# New Pit Bull T-Shirt



## Elvisfink (Oct 13, 2008)

I just ordered this at Scratchin Dog Designs. We'll see how it comes out.


----------



## ames (Jun 6, 2010)

so cool! hope it comes out as great as Earl looks


----------



## Blue_Nose_Bella (Jan 16, 2011)

That boy is gorgeous!! Nice shirt!

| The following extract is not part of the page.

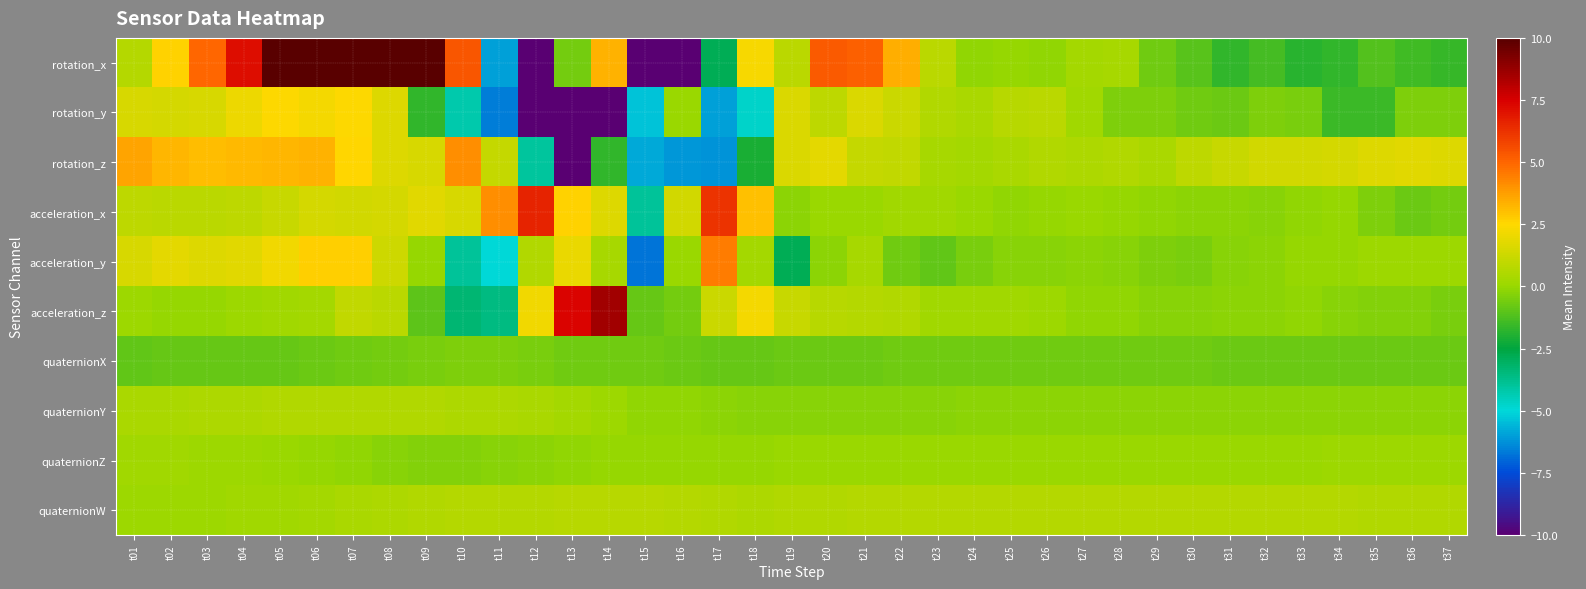

At which category does the chart reach its peak across all series?

t07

I'd buy one


----------



## 9361 (Jun 25, 2009)

Great shirt


----------



## aus_staffy (Nov 10, 2009)

Looks good!


----------



## performanceknls (Apr 4, 2009)

Is it a screen print or transfer?


----------



## MY MIKADO (Apr 7, 2006)

I like it!!!


----------



## Elvisfink (Oct 13, 2008)

performanceknls said:


> Is it a screen print or transfer?


It's not a transfer the process is called Digital Printing. The image is printed directly on the t-shirt. Here's a link that explains the difference between Silk Screening and Digital Printing. Screen Printing vs Digital Printing | T-Shirt Buyers Guide


----------



## EckoMac (Aug 25, 2010)

That is toooo coool!


----------



## Black Rabbit (Nov 14, 2009)

Awesome!!!!! It looks great. You have to get a pic of you wearing it when you get it


----------



## dixieland (Aug 14, 2009)

I hope it turns out well for you.He looks awesome in that pic!


----------



## Mach0 (Mar 28, 2010)

Niceeeeeeee!


----------



## performanceknls (Apr 4, 2009)

Thanks! that's great! I need to order a shirt for several demos I am doing maybe I will give it a try and see how it goes.


----------



## Celestial88 (Mar 14, 2011)

Awesome! I'd love to see that smiley face with a flower hat on a shirt. ^_^


----------